[[ Listed records open ]]

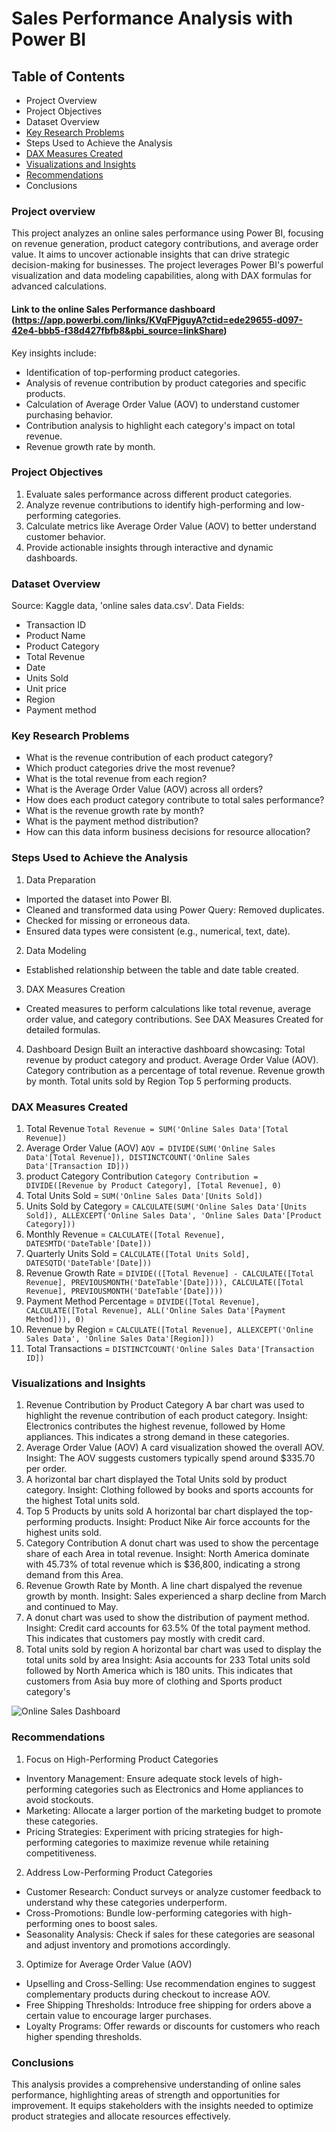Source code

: # Sales Performance Analysis with Power BI

## Table of Contents
- Project Overview
- Project Objectives
- Dataset Overview
- [Key Research Problems](#key-research-problems)
- Steps Used to Achieve the Analysis
- [DAX Measures Created](#dax-measures-created)
- [Visualizations and Insights](#visualizations-and-insights)
- [Recommendations](#recommendations)
- Conclusions

### Project overview
This project analyzes an online sales performance using Power BI, focusing on revenue generation, product category contributions, and average order value. It aims to uncover actionable insights that can drive strategic decision-making for businesses. The project leverages Power BI's powerful visualization and data modeling capabilities, along with DAX formulas for advanced calculations.


#### Link to the online Sales Performance dashboard (https://app.powerbi.com/links/KVqFPjguyA?ctid=ede29655-d097-42e4-bbb5-f38d427fbfb8&pbi_source=linkShare)

Key insights include:

- Identification of top-performing product categories.
- Analysis of revenue contribution by product categories and specific products.
- Calculation of Average Order Value (AOV) to understand customer purchasing behavior.
- Contribution analysis to highlight each category's impact on total revenue.
- Revenue growth rate by month.
### Project Objectives
1. Evaluate sales performance across different product categories.
2. Analyze revenue contributions to identify high-performing and low-performing categories.
3. Calculate metrics like Average Order Value (AOV) to better understand customer behavior.
4. Provide actionable insights through interactive and dynamic dashboards.

### Dataset Overview
Source: Kaggle data, 'online sales data.csv'.
Data Fields:
- Transaction ID
- Product Name
- Product Category
- Total Revenue
- Date
- Units Sold
- Unit price
- Region
- Payment method

### Key Research Problems
- What is the revenue contribution of each product category?
- Which product categories drive the most revenue?
- What is the total revenue from each region?
- What is the Average Order Value (AOV) across all orders?
- How does each product category contribute to total sales performance?
- What is the revenue growth rate by month?
- What is the payment method distribution?
- How can this data inform business decisions for resource allocation?

### Steps Used to Achieve the Analysis
1. Data Preparation
- Imported the dataset into Power BI.
- Cleaned and transformed data using Power Query:
Removed duplicates.
- Checked for missing or erroneous data.
- Ensured data types were consistent (e.g., numerical, text, date).
2. Data Modeling
- Established relationship between the table and date table created.
3. DAX Measures Creation
- Created measures to perform calculations like total revenue, average order value, and category contributions. See DAX Measures Created for detailed formulas.
4. Dashboard Design
Built an interactive dashboard showcasing:
Total revenue by product category and product.
Average Order Value (AOV).
Category contribution as a percentage of total revenue.
Revenue growth by month.
Total units sold by Region
Top 5 performing products.
  
### DAX Measures Created
1. Total Revenue
`Total Revenue = SUM('Online Sales Data'[Total Revenue])`
3. Average Order Value (AOV)
`AOV = DIVIDE(SUM('Online Sales Data'[Total Revenue]), DISTINCTCOUNT('Online Sales Data'[Transaction ID]))`
4. product Category Contribution
`Category Contribution = DIVIDE([Revenue by Product Category], [Total Revenue], 0)`
5. Total Units Sold = `SUM('Online Sales Data'[Units Sold])`
6. Units Sold by Category = `CALCULATE(SUM('Online Sales Data'[Units Sold]), ALLEXCEPT('Online Sales Data', 'Online Sales Data'[Product Category]))`
7. Monthly Revenue = `CALCULATE([Total Revenue], DATESMTD('DateTable'[Date]))`
8. Quarterly Units Sold = `CALCULATE([Total Units Sold], DATESQTD('DateTable'[Date]))`
9. Revenue Growth Rate = `DIVIDE(([Total Revenue] - CALCULATE([Total Revenue], PREVIOUSMONTH('DateTable'[Date]))), CALCULATE([Total Revenue], PREVIOUSMONTH('DateTable'[Date])))`
10. Payment Method Percentage = `DIVIDE([Total Revenue], CALCULATE([Total Revenue], ALL('Online Sales Data'[Payment Method])), 0)`
11. Revenue by Region = `CALCULATE([Total Revenue], ALLEXCEPT('Online Sales Data', 'Online Sales Data'[Region]))`
12. Total Transactions = `DISTINCTCOUNT('Online Sales Data'[Transaction ID])`

### Visualizations and Insights
1. Revenue Contribution by Product Category
A bar chart was used to highlight the revenue contribution of each product category.
Insight: Electronics contributes the highest revenue, followed by Home appliances. This indicates a strong demand in these categories.
2. Average Order Value (AOV)
A card visualization showed the overall AOV.
Insight: The AOV suggests customers typically spend around $335.70 per order.
3. A horizontal bar chart displayed the Total Units sold by product category.
Insight: Clothing followed by books and sports accounts for the highest Total units sold.
4. Top 5 Products by units sold
A horizontal bar chart displayed the top-performing products.
Insight: Product Nike Air force accounts for the highest units sold.
5. Category Contribution
A donut chart was used to show the percentage share of each Area in total revenue.
Insight: North America dominate with 45.73% of total revenue which is $36,800, indicating a strong demand from this Area.
6. Revenue Growth Rate by Month.
A line chart dispalyed the revenue growth by month.
Insight: Sales experienced a sharp decline from March and continued to May.
7. A donut chart was used to show the distribution of payment method.
Insight: Credit card accounts for 63.5% 0f the total payment method. This indicates that customers pay mostly with credit card.
8. Total units sold by region
A horizontal bar chart was used to display the total units sold by area
Insight: Asia accounts for 233 Total units sold followed by North America which is 180 units.
This indicates that customers from Asia buy more of clothing and Sports product category's

![Online Sales Dashboard](https://github.com/user-attachments/assets/92943b98-e69e-44ac-b17e-ff85eaeaec82)


### Recommendations
1. Focus on High-Performing Product Categories
- Inventory Management: Ensure adequate stock levels of high-performing categories such as Electronics and Home appliances to avoid stockouts.
- Marketing: Allocate a larger portion of the marketing budget to promote these categories.
- Pricing Strategies: Experiment with pricing strategies for high-performing categories to maximize revenue while retaining competitiveness.
2. Address Low-Performing Product Categories
- Customer Research: Conduct surveys or analyze customer feedback to understand why these categories underperform.
- Cross-Promotions: Bundle low-performing categories with high-performing ones to boost sales.
- Seasonality Analysis: Check if sales for these categories are seasonal and adjust inventory and promotions accordingly.
3. Optimize for Average Order Value (AOV)
- Upselling and Cross-Selling: Use recommendation engines to suggest complementary products during checkout to increase AOV.
- Free Shipping Thresholds: Introduce free shipping for orders above a certain value to encourage larger purchases.
- Loyalty Programs: Offer rewards or discounts for customers who reach higher spending thresholds.

### Conclusions
This analysis provides a comprehensive understanding of online sales performance, highlighting areas of strength and opportunities for improvement. 
It equips stakeholders with the insights needed to optimize product strategies and allocate resources effectively.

[[ Listed records closed ]]

_What you will do_: Take the entries above and return only the lines from the one with "## Table of Contents" to the one with "- [Visualizations and", both included, unchanged.

_Result of this exercise_:
## Table of Contents
- Project Overview
- Project Objectives
- Dataset Overview
- [Key Research Problems](#key-research-problems)
- Steps Used to Achieve the Analysis
- [DAX Measures Created](#dax-measures-created)
- [Visualizations and Insights](#visualizations-and-insights)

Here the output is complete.